Text in the records must be reproduced exactly, and pictures must be skipped.

> [RECORDS FOR THIS TASK]:
[Start of section]
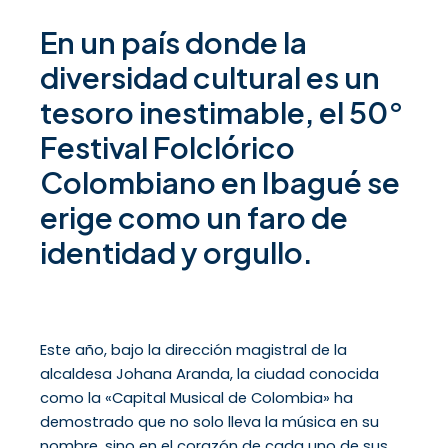
En un país donde la
diversidad cultural es un
tesoro inestimable, el 50°
Festival Folclórico
Colombiano en Ibagué se
erige como un faro de
identidad y orgullo.
Este año, bajo la dirección magistral de la
alcaldesa Johana Aranda, la ciudad conocida
como la «Capital Musical de Colombia» ha
demostrado que no solo lleva la música en su
nombre, sino en el corazón de cada uno de sus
[End of section]
> [COMPLETED TASK]:
En un país donde la
diversidad cultural es un
tesoro inestimable, el 50°
Festival Folclórico
Colombiano en Ibagué se
erige como un faro de
identidad y orgullo.
Este año, bajo la dirección magistral de la
alcaldesa Johana Aranda, la ciudad conocida
como la «Capital Musical de Colombia» ha
demostrado que no solo lleva la música en su
nombre, sino en el corazón de cada uno de sus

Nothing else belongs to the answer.